== What you need to do ==
According to the soybean text, about what share of the oil content does solvent extraction remove?

== Provided text ==

= Beginning of Section =

Soybeans are considered the most important crop in the world with China recognizing their value for over 3000 years. Although the crop was only introduced to North America in 1804, the United States is now the leading producer and exporter of soybeans followed by Brazil, China and Argentina.
It is known that raw soybeans contain anti-nutritional factors that must be de-activated by heat treatment in order to make the soybeans suitable for consumption by humans and monogastric livestock.
The majority of soybeans are currently processed by solvent extraction to remove about 99% of the oil content. Soybean meal, the by-product of the process, is included in the diets of most food animal species. The majority of soybean meal produced is consumed by poultry followed by the swine, beef, dairy, pet food and aquaculture industries. Protein derived from soybeans is further processed to derive specialty products such as soy concentrate and soy isolates used for industrial, food and neutraceutical applications.

= End of Section =

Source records
= Beginning of Section =

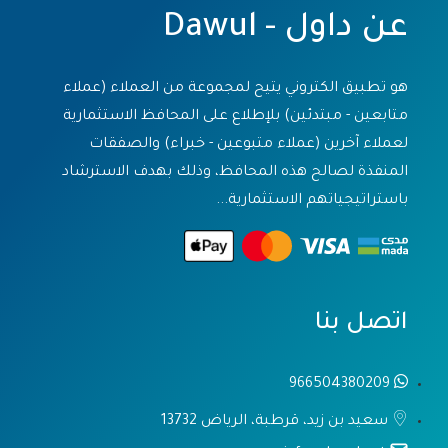
عن داول - Dawul
هو تطبيق الكتروني يتيح لمجموعة من العملاء (عملاء
متابعين - مبتدئين) بلإطلاع على المحافظ الاستثمارية
لعملاء آخرين (عملاء متبوعين - خبراء) والصفقات
المنفذة لصالح هذه المحافظ، وذلك بهدف الاسترشاد
باستراتيجياتهم الاستثمارية...
اتصل بنا
966504380209
سعيد بن زيد، قرطبة، الرياض 13732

= End of Section =

== Reply ==
About 99%